RussB, Pyro. works well enough, but in spite of Hodgdon's hype, it DOES foul bores. I have some GOII FFFg on hand and will revert to it once I deplete my ever-diminshing supply Pyro. Right now my only source of BP* is a competitive shooter who's a member of our gun club.


*I live in a condo. whose rules prohibit storing ANY flammable substance (gasoline, paint thinner, turpentine, gunpowders, etc. ) indoors. I generally ignore this, but I really don't want a case of BP around when 6 lbs. would suffice.

Maven
07-23-2007, 04:11 PM
Target (I hope) from July 17

Dale53
07-23-2007, 09:15 PM
Maven;
One thing that I neglected to mention about patching. Material from a fabric store sometimes says "100% cotton" (which is absolutely necessary unless you are using linen" when it is NOT 100% cotton. The field test is to take a little strip (ask the clerk to cut it off for you) OUTSIDE and light it with a match. If there is any synthetic content it will melt and you will know right away. Cotton just burns. This is a positive test, easy done and insures that you are getting what you are paying for. Melted synthetic material inside a muzzle loader barrel is not something you will appreciate.
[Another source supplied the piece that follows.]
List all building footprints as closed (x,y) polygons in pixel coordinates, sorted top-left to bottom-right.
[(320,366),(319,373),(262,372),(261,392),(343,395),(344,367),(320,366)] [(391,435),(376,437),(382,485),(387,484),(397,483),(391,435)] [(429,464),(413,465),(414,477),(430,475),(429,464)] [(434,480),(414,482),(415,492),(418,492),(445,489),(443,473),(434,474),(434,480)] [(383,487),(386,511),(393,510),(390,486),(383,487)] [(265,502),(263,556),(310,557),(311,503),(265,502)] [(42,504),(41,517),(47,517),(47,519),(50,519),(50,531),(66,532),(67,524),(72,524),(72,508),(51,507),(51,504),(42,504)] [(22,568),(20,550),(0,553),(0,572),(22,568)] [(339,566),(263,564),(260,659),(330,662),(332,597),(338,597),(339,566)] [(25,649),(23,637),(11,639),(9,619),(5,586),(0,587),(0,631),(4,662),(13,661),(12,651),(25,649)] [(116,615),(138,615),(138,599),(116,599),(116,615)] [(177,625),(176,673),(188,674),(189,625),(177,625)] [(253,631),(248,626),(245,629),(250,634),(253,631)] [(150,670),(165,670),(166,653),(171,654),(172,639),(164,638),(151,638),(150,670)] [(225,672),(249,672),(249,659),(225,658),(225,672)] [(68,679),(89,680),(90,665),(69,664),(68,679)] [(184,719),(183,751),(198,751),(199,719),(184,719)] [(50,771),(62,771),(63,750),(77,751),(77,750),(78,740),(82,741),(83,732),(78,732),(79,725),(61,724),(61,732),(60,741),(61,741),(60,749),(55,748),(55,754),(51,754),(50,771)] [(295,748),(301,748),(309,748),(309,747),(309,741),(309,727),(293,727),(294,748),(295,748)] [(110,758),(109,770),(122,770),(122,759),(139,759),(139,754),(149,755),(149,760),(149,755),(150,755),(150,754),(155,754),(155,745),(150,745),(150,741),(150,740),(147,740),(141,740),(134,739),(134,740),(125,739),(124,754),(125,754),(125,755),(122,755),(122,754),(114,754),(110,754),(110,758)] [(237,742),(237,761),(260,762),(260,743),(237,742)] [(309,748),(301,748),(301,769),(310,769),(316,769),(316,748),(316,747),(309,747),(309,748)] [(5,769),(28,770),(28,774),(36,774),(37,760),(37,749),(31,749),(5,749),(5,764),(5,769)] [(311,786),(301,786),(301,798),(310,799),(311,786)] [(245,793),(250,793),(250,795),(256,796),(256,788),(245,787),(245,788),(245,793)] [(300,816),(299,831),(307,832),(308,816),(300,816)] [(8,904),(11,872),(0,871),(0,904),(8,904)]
The target looks like you are on the way. Now you just have to refine...:mrgreen:

Dale53

piwo
07-23-2007, 11:22 PM
.....
Blammer, No plans to use Maxi-Balls for 2 reasons: (1) The twist is 1:66, which is too slow to stabilize them.....
Paul

I've been experimenting with TC Maxi's with my .54 flinter since January. I shot yesterday for 5.5 hours at my range. At 50 yards, I had numerous targets where I'd have 3 shots with two touching and one just off the other two, and the other two shots opening the group up 2, sometimes 3 inches.

At 100yards, the best group was about 4.5 inches. Not stellar, but then again, minute of deer anyway. I'm not shooting competitions, I'm shooting for hunting. And at 100yds, not one of my shots fired would have missed, and none would have been anything less then lethal. My barrel is 1-66 as well, but I've continued to experiment. I'm shooting projectiles significantly heavier then round ball, and with more momentum. I like that. Not that round ball haven't killed ever single deer I ever hit with them, but hey, it's all about contemplating the "if''s".

I've decided not to dismiss anything out of hand without experimenting. The Minnie’s I've cast have been a dismal disaster, and these were designed for barrels of this twist. I've tried them paper patched and naked, with Crisco/beeswax lube. I've tried them with charges ranging from 50grains fffg to 90 fffg. NONE shoots anything better then @ 5 inches at 50 yards. At 50 yards yesterday, paper patched and lubed, the 4 shots at 50 yards were about 7 inch group!

Just my experiences.............

Maven
07-24-2007, 04:28 PM
Dale, I've learned to avoid fabrics made with synthetics when it comes to guns and casting. Before I began using welders' gloves, I wore worn-out winter gloves to protect my hands. I.e., until I accidentally poured some hot alloy on them and they melted, leaving me to contend with 2 burns. I deep-sixed those gloves immediately and made my way to the local welder's supply dealer to purchase gauntlet-type leather gloves. Although I haven't had the distinct pleasure of fouling a bore with synthetic residue, I 'll do as you say and make doubly sure my patching material is 100% cotton. Thanks for the tip!